Now if we are talking about the actual game mechanic of shot spread you don’t really need any of the intermediate values between the shots. You just need to know the shot spread when fired: spread = max(minSpread, lastShotSpread - timeSinceLastShot * spreadReductionRate). Of course this gets more complex the more dependencies you add.
In short, if I were you, I would make my crosshair size update in the Tick of the UI element (only in the client), and calculate my bullet spread only when I fire (probably only on the server).
This is why I said to use a Timeline instead of either of these, and run a LERP using that (I didn’t say on the update pin though, I should have specified).
Though, after looking at your math here… I disagree with myself. I like this better, it’s elegant and easily wrapped up into a pure function, keeping an actor from needing a Timeline Component added to it.
Sorry. Sometimes I misread “Timer” and “Timeline”… They have so many different things named similarly
You are really onto something, good sir. Timeline will probably work best if you have some complex, non-linear change of the spread - sampling the timeline at different points based on time since the last shot.
Thanks @Mind-Brain, I have a general understanding of it, but I’m curious if the project uses a fixed frame rate and sets the frame rate to 60 frames versus timer, but the time is connected to 1/60, is the performance cost the same for both?
It feels that the use of event tick for time-related parameters will become less rigorous, because the number of frames refreshed per second will execute the event tick many times, and even if the fixed frame rate is used, the player’s computer may not be able to run the fixed frame rate, so the effect will be different
In addition, I found that fighting games usually use the probability of frames to describe the duration of animation, and Street Fighter 6 is 60 frames, but the refresh rate of Street Fighter 6 is another unit, or the Battlefield server is also marked with 60HZ, but obviously my PC rendering of the game screen can be other frame rates, such as higher than 60 frames. So this event tick in Unreal is like binding the execution frame to the rendered frame?

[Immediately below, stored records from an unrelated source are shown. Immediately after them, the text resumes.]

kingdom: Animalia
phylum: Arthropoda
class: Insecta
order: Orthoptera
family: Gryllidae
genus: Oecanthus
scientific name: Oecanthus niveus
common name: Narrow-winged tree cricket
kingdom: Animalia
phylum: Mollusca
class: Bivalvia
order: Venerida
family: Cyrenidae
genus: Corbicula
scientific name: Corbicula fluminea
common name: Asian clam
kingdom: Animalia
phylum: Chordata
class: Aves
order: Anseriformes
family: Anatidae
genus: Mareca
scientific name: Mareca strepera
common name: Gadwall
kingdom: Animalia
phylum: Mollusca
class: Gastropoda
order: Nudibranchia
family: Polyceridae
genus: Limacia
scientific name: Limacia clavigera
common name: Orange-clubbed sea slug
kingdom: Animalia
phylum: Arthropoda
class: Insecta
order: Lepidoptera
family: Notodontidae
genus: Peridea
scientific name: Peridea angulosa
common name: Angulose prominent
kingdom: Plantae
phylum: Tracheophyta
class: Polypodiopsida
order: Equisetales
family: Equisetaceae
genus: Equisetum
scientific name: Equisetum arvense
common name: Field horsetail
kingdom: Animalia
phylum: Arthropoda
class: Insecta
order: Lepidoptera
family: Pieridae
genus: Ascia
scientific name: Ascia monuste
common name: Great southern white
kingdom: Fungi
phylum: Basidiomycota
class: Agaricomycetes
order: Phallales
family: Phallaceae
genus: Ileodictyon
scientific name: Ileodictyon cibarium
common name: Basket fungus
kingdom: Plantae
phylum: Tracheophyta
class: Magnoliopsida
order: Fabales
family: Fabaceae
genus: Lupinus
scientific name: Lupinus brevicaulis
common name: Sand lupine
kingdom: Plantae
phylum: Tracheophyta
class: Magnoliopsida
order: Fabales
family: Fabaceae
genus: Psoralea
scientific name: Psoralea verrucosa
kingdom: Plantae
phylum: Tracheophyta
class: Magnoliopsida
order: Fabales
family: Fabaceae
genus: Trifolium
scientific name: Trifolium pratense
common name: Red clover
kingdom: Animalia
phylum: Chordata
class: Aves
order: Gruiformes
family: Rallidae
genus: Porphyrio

As a novice in Unreal Engine, my understanding of many concepts stems from my prior gaming experience. While this perspective may lack rigor, the exploration process has been both intriguing and enjoyable.
And players will also use frames to discuss moves and animations, perhaps with time to express there will be a lot of decimals, using frames is convenient, or perhaps it is related to the production of the game?
It would cost a very very very very very VERY small amount more to run the Timer, I believe, I haven’t tested it, and that’s based on the idea that you’re doing 1 divided by 60 each time, fixable by replacing it with .16.
Yes, fighting games do, which is why they didn’t release on PC for so long(due to the variable equipment it’s working with). They are tied to framerate, so if the framerate goes down, the game physically slows down- not something you want in an action game or RPG. Basically this comes down to the production design for the game itself- Monster Hunter, Capcom’s OTHER big one, follows the opposite path of frame independence and fluidity, probably because of the PVE nature instead of Street Fighter’s focus on PVP and exactness.
Kind of, yes. It attempts to run tick every frame. It’s for trying to simulate an “All the time”, or “Constant” thing, which can become costly if the thing can run fewer times for the same effect.